The widespread implementation of telehealth will mostly be an ongoing experiment to determine the best practices as it accommodates a vast number of technologies and services
Consumers are now making a variety of choices when it comes to healthcare. Some people avoid seeing a doctor or skipping follow-up care or procedure, ordering generic drugs instead of brand name ones, or seeking alternative care or treatment because of the increase in healthcare costs.
The high cost of healthcare brings together the technology and medical communities to find an alternative to traditional healthcare, which is telehealth. The term “telehealth” describes a broad range of technologies to aid in delivering medical, health, and educational services. However, there are some issues in implementing telehealth, making it challenging to expand healthcare access and reduce cost.

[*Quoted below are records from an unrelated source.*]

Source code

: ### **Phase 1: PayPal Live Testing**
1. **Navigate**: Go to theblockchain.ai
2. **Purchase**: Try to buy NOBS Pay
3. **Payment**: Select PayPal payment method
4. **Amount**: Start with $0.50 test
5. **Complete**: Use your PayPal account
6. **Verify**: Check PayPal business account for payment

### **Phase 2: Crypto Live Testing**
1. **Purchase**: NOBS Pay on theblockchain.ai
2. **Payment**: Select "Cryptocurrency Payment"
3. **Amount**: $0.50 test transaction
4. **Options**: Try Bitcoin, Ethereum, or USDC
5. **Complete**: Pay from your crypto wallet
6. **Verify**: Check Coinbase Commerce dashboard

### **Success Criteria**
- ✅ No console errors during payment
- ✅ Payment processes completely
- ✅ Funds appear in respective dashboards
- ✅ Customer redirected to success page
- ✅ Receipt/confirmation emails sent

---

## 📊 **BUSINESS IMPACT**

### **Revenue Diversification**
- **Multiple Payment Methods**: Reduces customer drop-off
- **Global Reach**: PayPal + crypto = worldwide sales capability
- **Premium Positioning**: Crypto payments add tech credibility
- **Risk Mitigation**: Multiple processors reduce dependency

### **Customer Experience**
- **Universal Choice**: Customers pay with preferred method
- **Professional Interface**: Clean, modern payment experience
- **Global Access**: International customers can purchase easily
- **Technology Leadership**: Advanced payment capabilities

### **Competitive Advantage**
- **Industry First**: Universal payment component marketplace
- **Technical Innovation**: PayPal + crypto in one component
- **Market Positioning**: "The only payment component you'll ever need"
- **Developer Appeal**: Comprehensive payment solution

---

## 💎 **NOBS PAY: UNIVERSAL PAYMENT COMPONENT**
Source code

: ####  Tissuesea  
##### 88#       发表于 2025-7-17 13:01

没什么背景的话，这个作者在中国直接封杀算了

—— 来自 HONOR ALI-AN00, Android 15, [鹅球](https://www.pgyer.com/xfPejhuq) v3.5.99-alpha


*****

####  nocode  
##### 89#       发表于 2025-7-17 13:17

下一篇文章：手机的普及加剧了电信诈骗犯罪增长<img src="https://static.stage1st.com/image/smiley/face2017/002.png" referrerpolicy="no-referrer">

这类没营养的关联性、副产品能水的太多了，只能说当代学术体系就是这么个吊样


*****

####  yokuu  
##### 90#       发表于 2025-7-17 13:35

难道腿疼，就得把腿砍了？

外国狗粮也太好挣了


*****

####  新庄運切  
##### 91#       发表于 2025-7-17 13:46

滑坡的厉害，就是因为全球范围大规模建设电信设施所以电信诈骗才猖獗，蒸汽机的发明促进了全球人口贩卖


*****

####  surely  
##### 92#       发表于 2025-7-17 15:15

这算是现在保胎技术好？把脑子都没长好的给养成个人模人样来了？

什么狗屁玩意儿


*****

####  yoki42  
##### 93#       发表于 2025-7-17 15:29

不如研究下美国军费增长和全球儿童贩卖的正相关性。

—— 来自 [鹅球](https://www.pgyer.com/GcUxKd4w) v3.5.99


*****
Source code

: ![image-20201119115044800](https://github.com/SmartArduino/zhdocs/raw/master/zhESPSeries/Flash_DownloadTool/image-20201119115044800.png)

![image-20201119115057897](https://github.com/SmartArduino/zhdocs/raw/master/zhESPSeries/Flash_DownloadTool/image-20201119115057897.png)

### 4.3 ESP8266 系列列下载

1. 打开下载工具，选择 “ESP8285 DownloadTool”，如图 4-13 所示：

Here are three challenges facing the telehealth Industry
Accounting for telehealth vendors is also another challenge. Vendors are essential to the process, but they are not held responsible, nor are they compensated for individual cases. The line between provider and care platform can be, at times blurred when it comes to telehealth vendors,
When health care programs reimburse telemedicine services, it is not clear what is being paid for. It is difficult to determine the exact rates of payment because the product compromises both the service and the technology. Issues on whether a health plan should contract directly with a telemedicine vendor or let the vendor contract with the provider also arises, along with how plans can guarantee the quality of services.
Payment parity is a problem for telehealth as there is no assurance of payment parity between telemedicine and in-person healthcare. This defeats the purpose of telemedicine to reduce health care costs and expand access to services. It could also prevent providers from offering telehealth as there is no guarantee of comparable pay.
CONNECT (Creating Opportunities Now for Necessary and Effective Care Technologies) is a legislation passed by the government to address patient demand for telehealth to expand the availability of services provided through telehealth under Medicare.
The widespread implementation of telemedicine can be a challenge as it covers a lot of different areas. Telehealth can vary from robotics to telephone consultations wherein, some of the responsibility of implementation resides with the legal system, and the government, while some is institutional, and rests with local hospitals and health care institutions. Another factor is the financial aspect, which requires the effective utilization of business strategy and human resources.
The risk of misdiagnosis is higher in telehealth as compared to in-person health care. State legislatures have not established any clear standard of care, and the quality might vary between one provider and the other.
A misdiagnosis will result in wrong prescriptions and treatments, which will only lead to an increase in the overall costs to the overall healthcare system. If the telehealth cannot determine a diagnosis, the patient may be advised to go to an ER or an urgent care service. But if the visits were unnecessary, this might result in a high cost to both the patient and the system.
The broad implementation of telehealth does cause some concern as there are many obstacles to face, but there are also some positive results from its application. For example, there has been a considerable decrease in inpatient days and ER use for diabetes after the introduction of virtual care. The widespread implementation of telehealth will mostly be an ongoing experiment to determine the best practices as it accommodates a vast number of technologies and services. And the ones that integrate well into health plans will survive, save money, and expand healthcare over the long term.